Estimating Microvascular Invasion in Patients with Resectable Multinodular Hepatocellular Carcinoma by Using Preoperative Contrast-Enhanced MRI: Establishment and Validation of a Risk Score

J Hepatocell Carcinoma. 2023 Jul 20:10:1143-1156. doi: 10.2147/JHC.S410237. eCollection 2023.

Abstract

Objective: To determine the preoperative clinicoradiological factors to predict microvascular invasion (MVI) in patients with resectable multinodular hepatocellular carcinoma (mHCC), and further to establish and validate a stratified risk scoring system.

Methods: Two hundred and seventy-three patients with pathologically confirmed mHCC (≥2 lesions) without major vascular invasion and biliary tract tumor thrombosis, who underwent preoperative contrast-enhanced MRI and hepatectomy, were consecutively enrolled (training/validation cohort=193/80). Preoperative clinicoradiological variables were collected and analyzed. The multivariable logistic regression was performed to determine the independent predictors of MVI and create a risk score system. The C-index, calibration curve and decision curve were used to evaluate the performance of the risk score. A risk score-based prognostic stratification system was performed in mHCC patients. The risk score system was further verified in the validation cohort.

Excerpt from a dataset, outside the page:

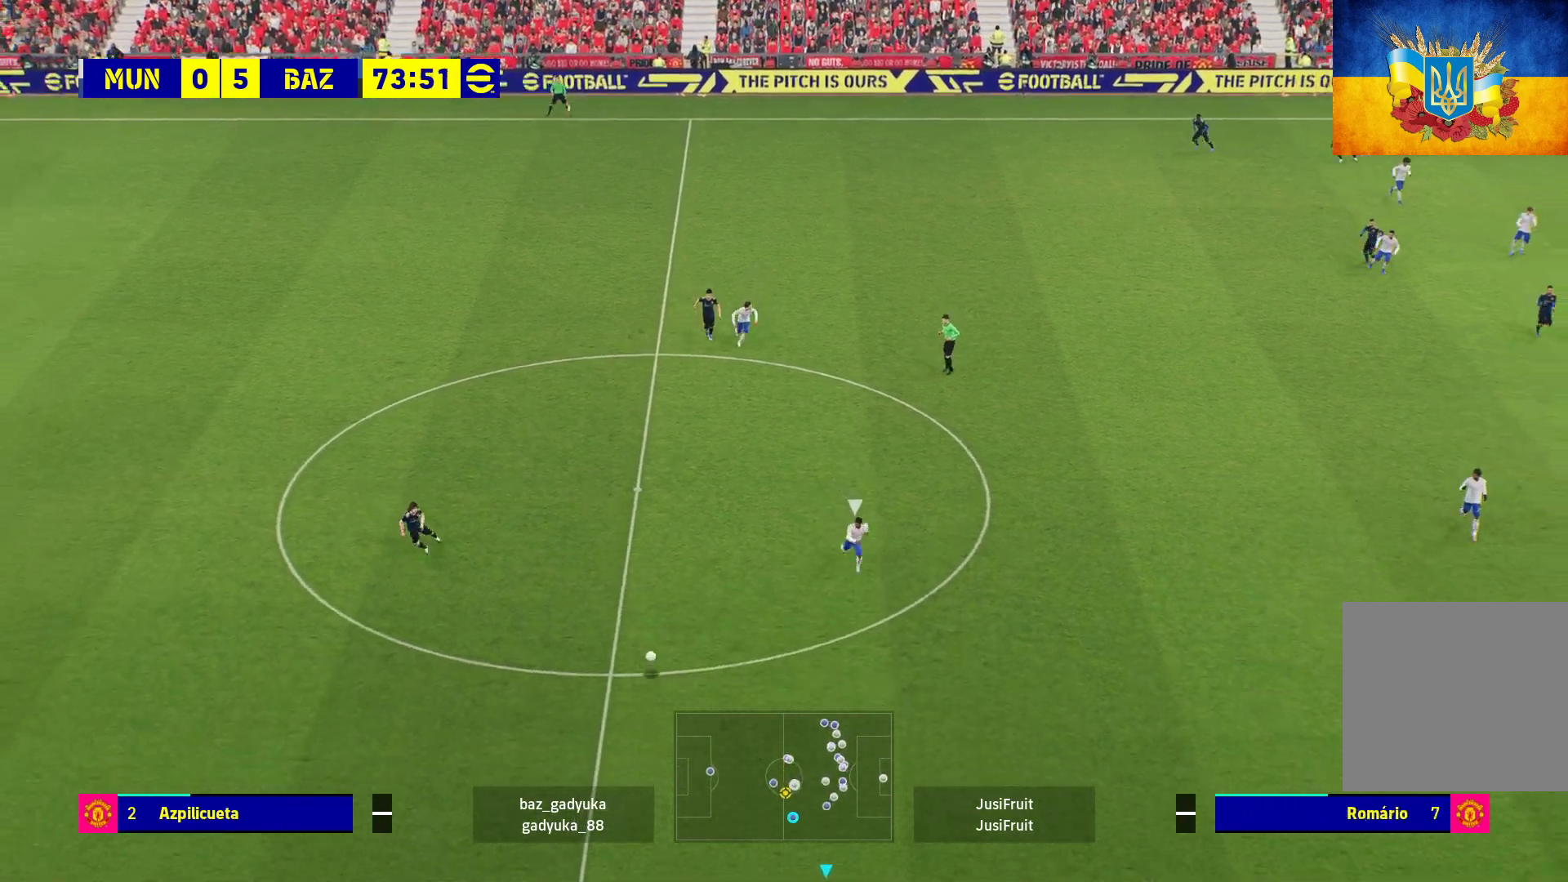
{"buttons": [], "left_stick": "right", "right_stick": "center", "events": []}
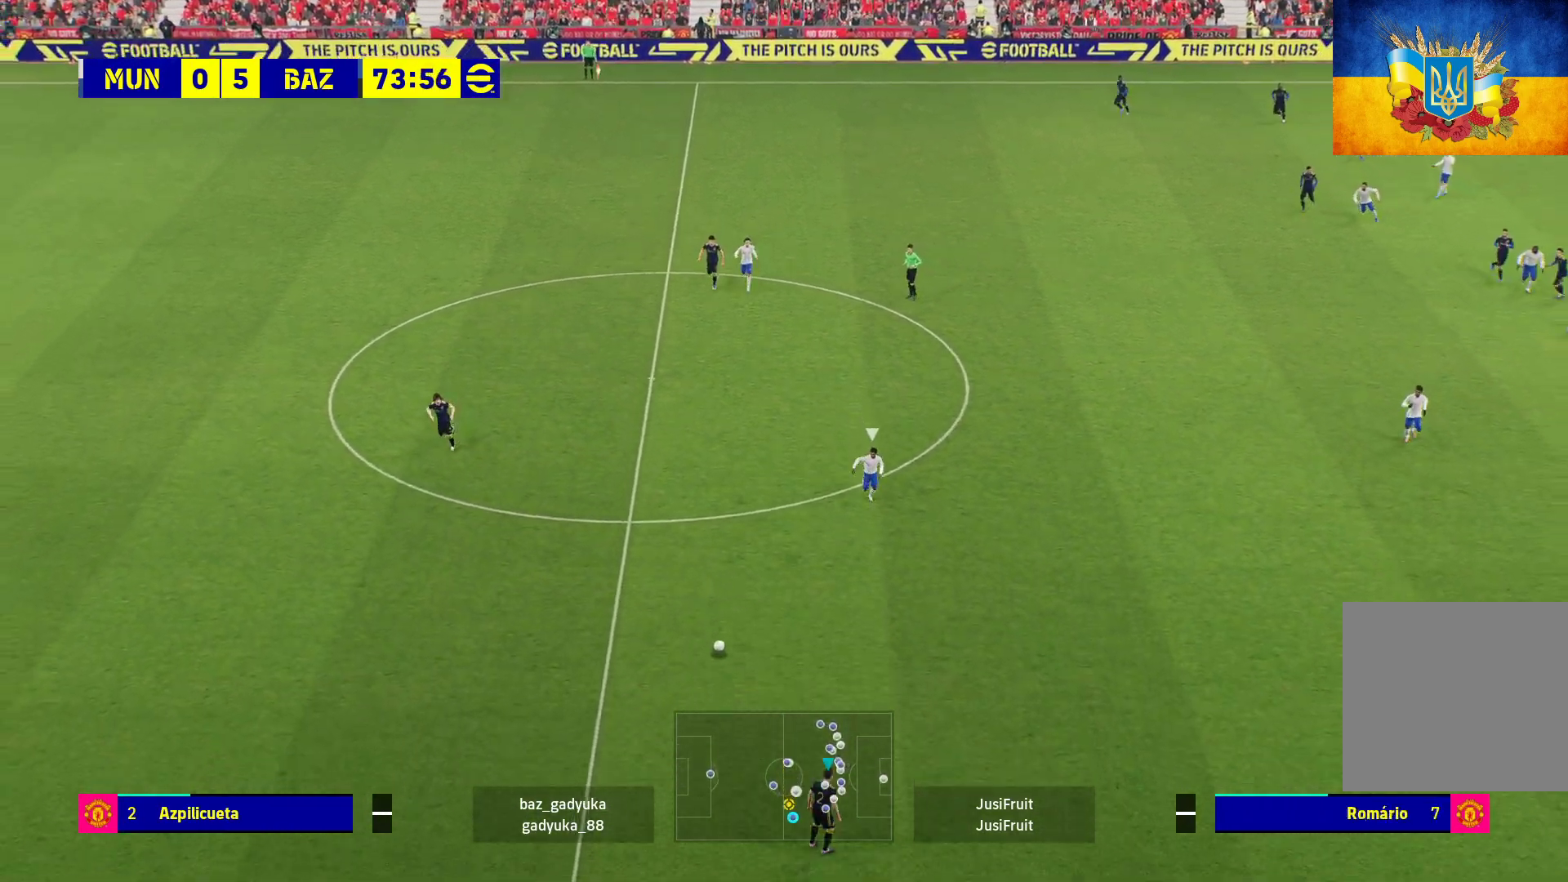
{"buttons": [], "left_stick": "right", "right_stick": "center", "events": [[350, "A", "down"], [483, "A", "up"]]}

Results: AFP > 400 ng/mL, presence of satellite nodule, mosaic architecture and increased total tumor diameter were independent predictors of MVI while fat in mass was an independent protective factor of MVI. The risk score yielded satisfactory C-index values (training/validation cohort: 0.777/0.758) and fitted well in calibration curves. Decision curve analysis further confirmed its clinical utility. Based on the risk score, mHCC patients were stratified into high-/low-MVI-risk subgroups with significantly different recurrence-free survival (both P < 0.001).

Conclusion: The presented risk score incorporating clinicoradiological parameters could stratify mHCC patients into high-risk and low-risk subgroups and predict prognosis in patients with resectable mHCC.

Keywords: hepatocellular carcinoma; magnetic resonance imaging; prognosis; statistical model.

Grants and funding

This study has received funding by Shanghai Municipal Health Commission (grant number 202240152), the National Natural Science Foundation of China (grant number 82171897), Shanghai Municipal Key Clinical Specialty (grant number shslczdzk03202), Clinical Research Plan of SHDC (grant number SHDC2020CR1029B), China National Key R&D Program (grant number 2022YFC2401605), Scientific Research Development Plan of SHDC and UNITED IMAGING (grant number SKLY2022CRT201), “Science and Technology Innovation Action Plan” Star Cultivation (Sailing Program) (grant number 22YF1443600) and Youth Foundation of Shanghai Municipal Health Commission (20204Y0346).